Mr Lombardo said the company was aiming to support investors in the APPF Retail Fund to unlock an estimated 2250 units that could be built above and around its shopping centres, as part of its overall expansion.
“I would like to see ourselves in Australia have 10,000 built-to-rent [units] under control in the coming years,” he said.
APPF Retail had been selling off shopping centres to meet liquidity requirements from exiting investors but says these have been satisfied and is now looking at opportunities for the five assets it controls.
The fund owns 50 per cent interests in the centres in Sunshine Plaza and Westfield Carindale, both in Queensland, as well as in NSW centres Macarthur Square and Erina Fair, and has a 50 per cent interest in Lakeside Joondalup in WA.
Mr Lombardo emphasised that the $50bn investment management arm remains critical to his strategy for turning the company around. Lendlease has about $750m of capital backing the APPF series.
He pointed to the company’s $200m of capital in the retail fund and its $2bn development pipeline, 85 per cent of which is residential units, which will be either sold individually or held as rental units.
The company expects fund investors to reap 11 to 13 per cent annual returns.

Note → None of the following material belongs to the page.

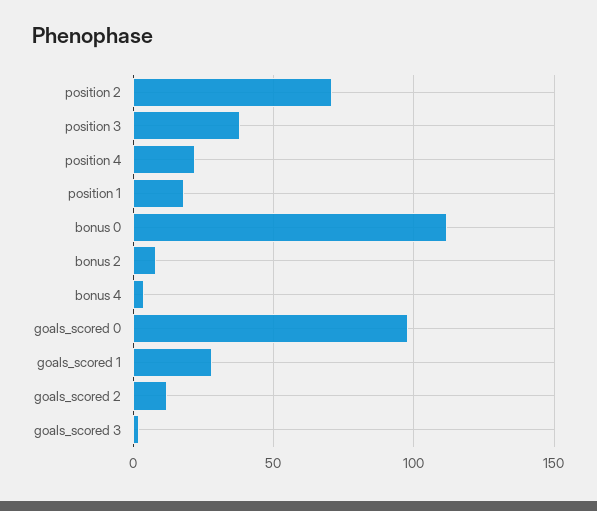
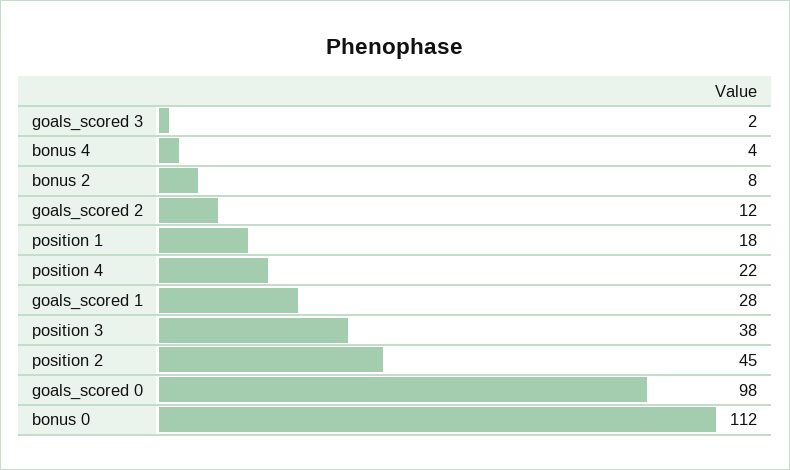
position 2: 70 -> 45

Despite its sell-offs, the retail fund is a top quartile performer over the last five years, and the expected returns are above rival core funds. “It’s delivering on some of the development of that alpha that’s embedded in the fund; that’s where it can actually increase the performance,” Mr Lombardo said.
Lendlease has undertaken a roadshow across its retail, office and industrial funds and about $200m worth of capital is looking to invest via the secondaries market. It will also back projects in its fund with its own capital.
“I’m prepared to put some capital in to unlock that as we move forward in this next phase of this asset plan,” Mr Lombardo said.